Why buy a tilt-shift lens?” the journalist opposite me asked. We were enjoying a very nice meal overlooking the harbour in Palma, and I was explaining how my own kit was superior to the kit I had been using for some time. He knew the principle, but without images, it was trying to describe colour to a blind person. So I’ll run down why I felt it was necessary to invest in better equipment.

Take this image below, it looks nice enough, but architectural photographers would be cringing. Why? The fireplace isn’t that bad…Actually, it is, but it came with the house and it’s been replaced by something more in keeping with the property, but I digress. No, the problem is with the vertical lines of the room. If you were actually in the room all the lines from the floor to the ceiling would be parallel. But in the photograph, they are not.

@ Graham Snook Photography

Why not? Well in order to get the floor in, I’ve had to lean the camera forward…Look at the way the windows and chimney breast have gone wedge-shaped. These are “diverging verticals” as the vertical lines will never meet and are getting further away above the frame. If you photograph a tall building and tilt your camera upwards the opposite will happen (converging verticals).

In the, now, wonderful days for the amateur photographer, they can correct these optical errors in photoshop in a few seconds, but the result is a narrower angle of view as the image would have to be cropped to be published

So instead of resorting to software to correct at a later stage, the film plane has to be vertical, and parallel with the walls, but if we look at what happens when I do that…

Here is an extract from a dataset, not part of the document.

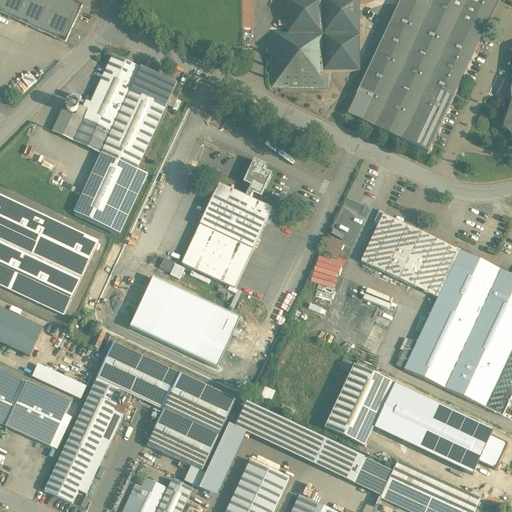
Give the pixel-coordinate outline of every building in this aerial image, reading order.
[(0,0),(0,10),(67,41),(82,6),(68,0),(0,0)] [(322,0),(285,0),(286,32),(286,36),(323,35),(322,0)] [(359,0),(322,0),(323,35),(360,35),(359,0)] [(401,0),(347,115),(428,153),(487,25),(481,23),(491,0),(401,0)] [(323,35),(286,36),(286,32),(273,32),(273,86),(327,85),(326,78),(329,78),(329,73),(328,73),(328,72),(323,72),(323,35)] [(360,35),(323,35),(323,72),(328,72),(360,72),(360,35)] [(87,111),(83,121),(111,134),(131,90),(141,70),(113,56),(87,111)] [(176,86),(141,70),(131,90),(167,106),(171,95),(176,86)] [(182,87),(177,85),(177,84),(176,86),(171,95),(177,98),(183,87),(182,87)] [(131,90),(111,134),(101,155),(137,171),(137,170),(167,106),(131,90)] [(511,101),(511,102),(503,129),(511,138),(511,101)] [(74,103),(72,103),(70,103),(69,104),(68,105),(67,106),(67,107),(67,108),(67,109),(67,110),(67,111),(67,112),(68,113),(69,114),(71,115),(73,115),(74,115),(75,114),(76,114),(77,113),(77,112),(78,111),(78,110),(78,109),(78,108),(78,107),(77,106),(76,105),(75,104),(74,103)] [(87,111),(80,107),(75,117),(63,111),(53,133),(101,155),(111,134),(83,121),(87,111)] [(101,155),(74,214),(120,235),(148,175),(137,170),(137,171),(101,155)] [(266,166),(254,161),(243,184),(250,187),(245,198),(250,200),(253,194),(261,198),(271,175),(263,172),(266,166)] [(219,185),(181,265),(235,290),(272,210),(250,200),(245,198),(219,185)] [(62,225),(0,196),(0,241),(45,262),(62,225)] [(460,252),(383,216),(361,263),(438,299),(460,252)] [(98,242),(62,225),(45,262),(81,279),(98,242)] [(343,245),(331,239),(325,252),(338,258),(343,245)] [(45,262),(0,241),(0,286),(64,316),(81,279),(45,262)] [(511,276),(460,252),(438,299),(404,371),(502,417),(511,395),(511,276)] [(174,264),(164,259),(159,269),(170,274),(174,264)] [(239,319),(153,279),(140,307),(130,329),(216,369),(227,346),(239,319)] [(43,330),(0,309),(0,343),(30,357),(43,330)] [(105,333),(100,331),(95,340),(100,343),(105,333)] [(235,401),(113,344),(95,383),(119,394),(120,391),(163,411),(219,437),(235,401)] [(86,388),(38,365),(32,378),(80,400),(86,388)] [(364,449),(373,430),(393,386),(394,386),(354,367),(324,430),(364,449)] [(27,384),(0,370),(0,424),(7,428),(27,384)] [(95,383),(44,492),(72,505),(119,404),(123,395),(119,394),(95,383)] [(71,404),(27,384),(7,428),(50,448),(71,404)] [(491,437),(493,433),(393,386),(373,430),(472,476),(479,463),(491,437)] [(131,399),(123,395),(119,404),(127,408),(131,399)] [(319,441),(246,407),(235,429),(309,463),(319,441)] [(219,437),(163,411),(147,447),(191,468),(202,473),(219,437)] [(229,426),(199,489),(217,498),(246,435),(234,429),(234,428),(229,426)] [(508,444),(491,437),(479,463),(495,471),(508,444)] [(363,462),(319,441),(309,463),(353,484),(364,460),(363,462)] [(364,460),(353,484),(381,497),(393,473),(364,460)] [(250,462),(226,511),(273,511),(288,479),(250,462)] [(474,511),(480,500),(397,463),(395,469),(393,473),(381,497),(381,499),(408,511),(474,511)] [(202,473),(191,468),(184,482),(199,489),(206,475),(202,473)] [(130,511),(156,511),(167,490),(145,480),(130,511)] [(182,511),(192,490),(172,481),(157,511),(182,511)] [(135,486),(123,511),(130,511),(141,488),(135,486)] [(331,511),(299,497),(291,511),(331,511)]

I end up with a lot of empty space where nothing is happening at the top of the frame, and anything low down close to the camera gets cropped out, poor cookie monster is only just hanging in there. It is possible to lower the camera to balance out the scene, but if I did that you wouldn’t be able to see what was on any of the surfaces, and anything close to the camera would appear large in the frame.

So, what’s the solution? Buy or hire a tilt-shift lens. Which, as well as doing the fancy out-of-focus little-bit-in-focus stuff, can also do what’s known as drop front. What this does is move the lens downwards while the film/sensor stays where it is. By doing this it moves the centre of the projected image on the sensor downwards (remembering that the image is projected onto the sensor upside down and back to front) so what you really see is more of the bottom of the image…like this:

The lens can also do far more interesting things, but I’ll save those for another day – and yes the fireplace really has gone now.